Joshua Long is helping one of his students rehearse a monologue the student will perform at his audition Thursday for the Hillcrest High School Shakespeare Competition Team. Long is a theater arts instructor at Hillcrest. He is not an employee of the Jordan School District but he is the president elect of the Utah Advisory Council of Theater Teachers. Long says theatre educators should be trusted to pick plays appropriate for students to perform.
“I’m worried now for the teachers in the Jordan school district that these committees where the teacher and the principal have all these voices of parents basically telling them what their curriculum is going to be," Long says. "I don’t know of any other precident, any other area in the public school system in which parents have a larger say than the teacher and their curriculum and what is taught.”

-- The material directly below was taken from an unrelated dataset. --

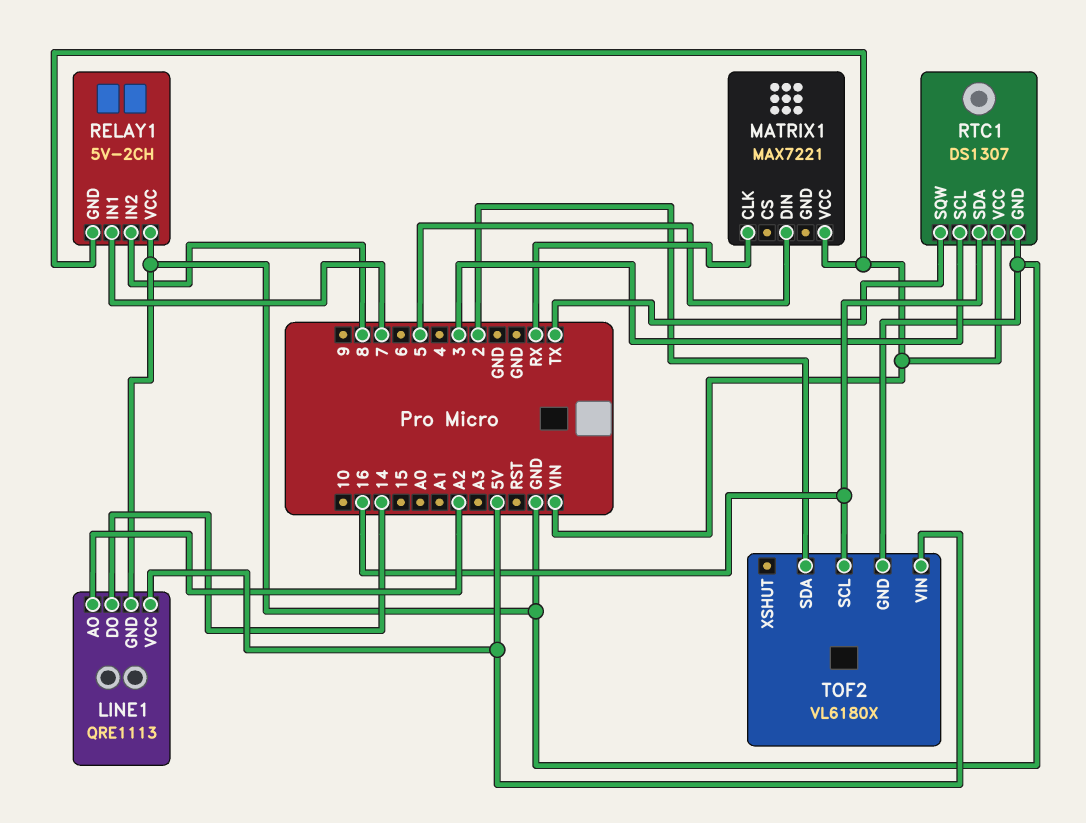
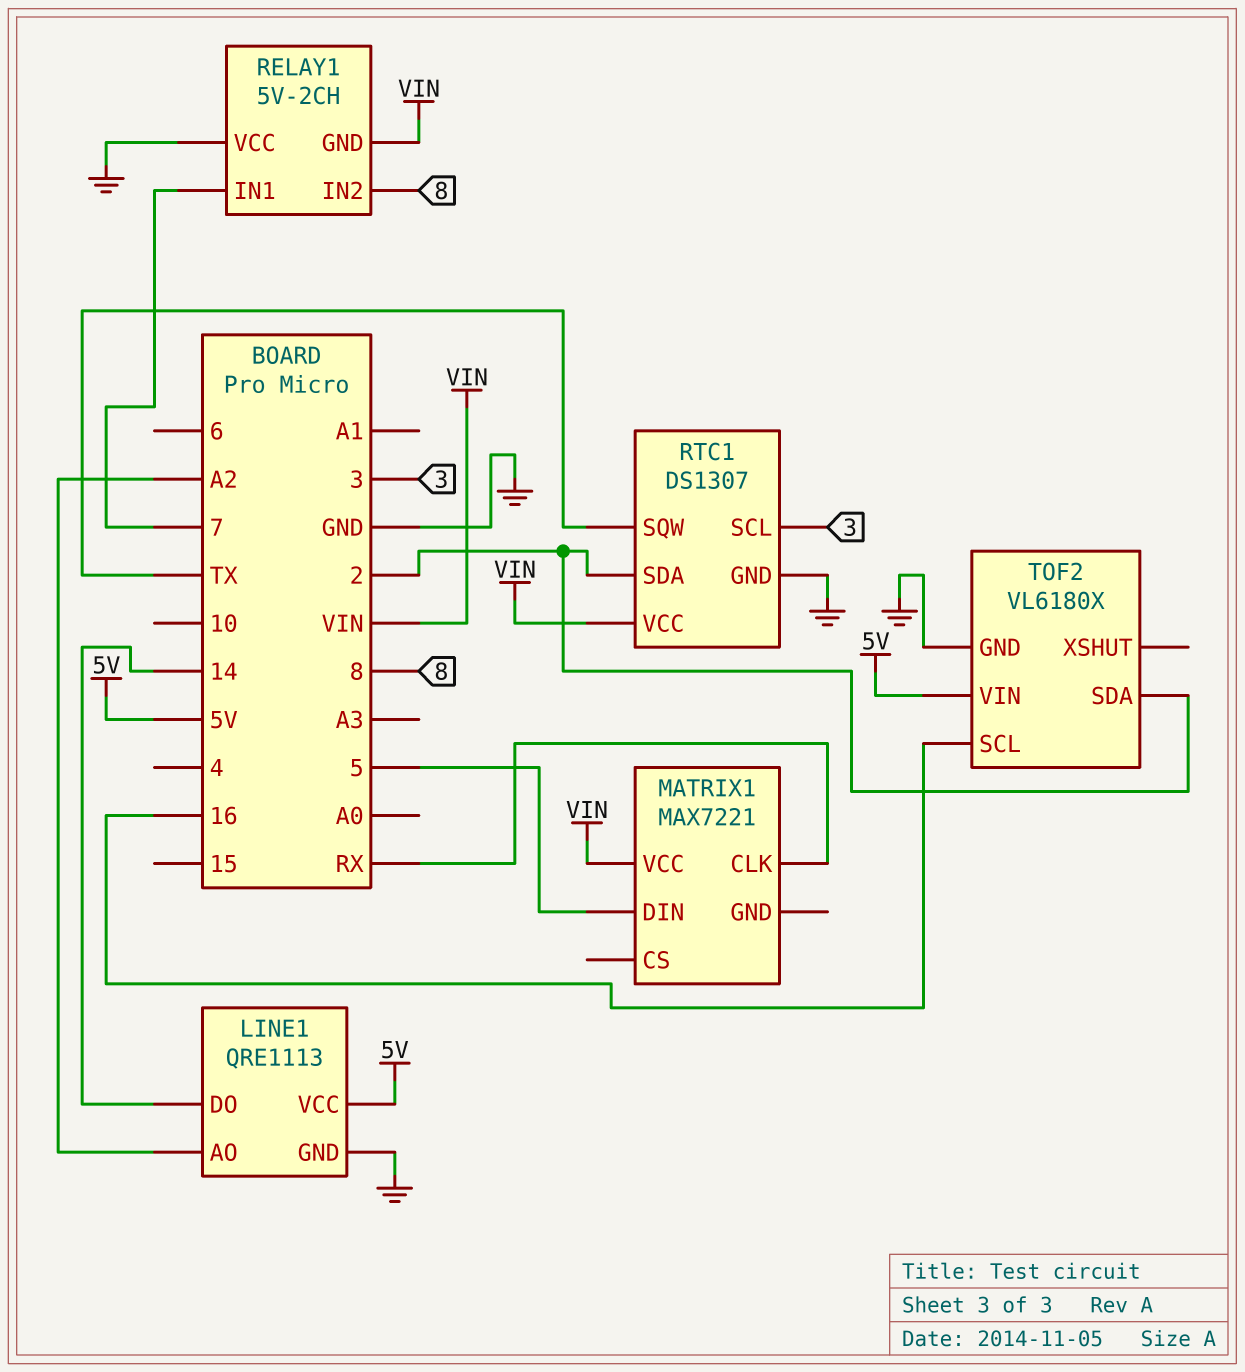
RTC1 pin SDA: 16 -> 2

The new policy in the Jordan School District mandates that more parents be involved in the districts’ Drama Production Selection Committee than was originally required. Plays must be approved at least two months prior to the production. Students will now need parental consent before participating in any play. The changes are motivated by a campaign from the Utah Eagle Forum last Spring when Bingham High performed “Dead Man Walking.” The conservative group took issue with the plays portrayal of rape and capital punishment.
Long says appropriate standards vary from person to person and adding more parents to the decision making process could invoke negative feelings about all kinds of plays.

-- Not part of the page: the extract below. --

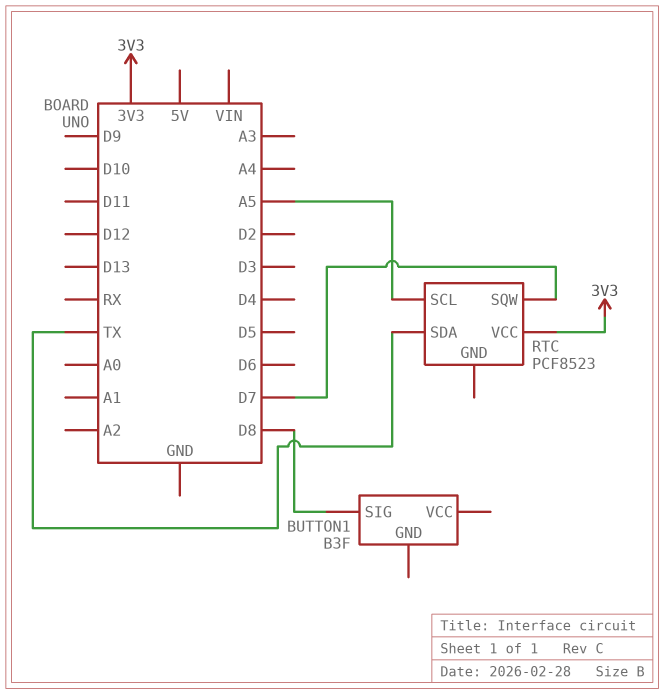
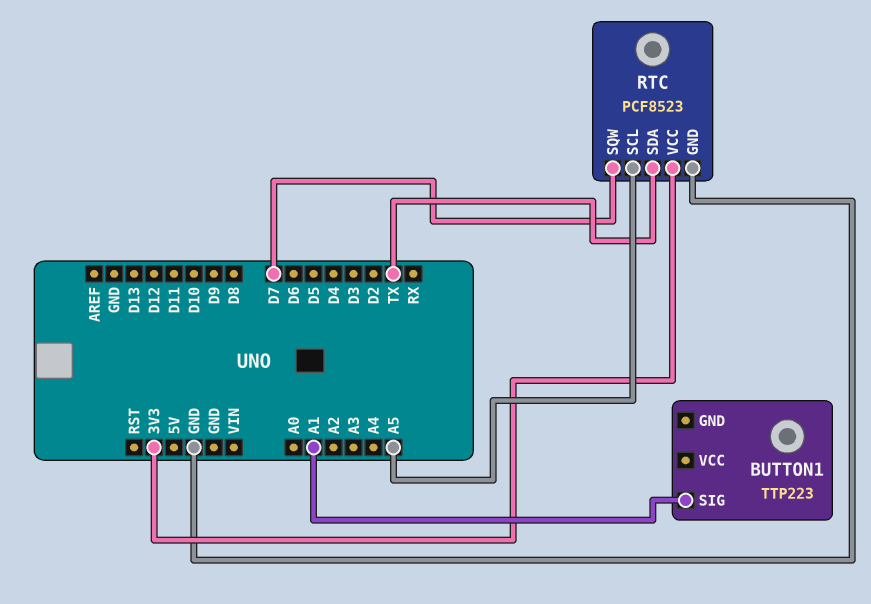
BUTTON1: B3F -> TTP223
BUTTON1 pin SIG: D8 -> A1
RTC pin GND: none -> GND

“Anything between Once Upon a Mattress and the Laramie project, depending on who you’re talking to could fall in that," Long says. "And the policy doesn’t define what that means.”
Anthony Godfrey, Administrator of Schools at Jordan School District says there are good safeguards in place with this new policy.
“So you have general input from parents in the community on that committee as the production is selected," Godfrey says. "Once a production is chosen that doesn’t mean that that eliminates all possibility for controversy. That disclosure statement allows for individual families to also make a decision about whether their student participates in a production or not.”
Godfrey says administrators will meet with teachers periodically to find out if any changes need to be made in the future to the play selection policy.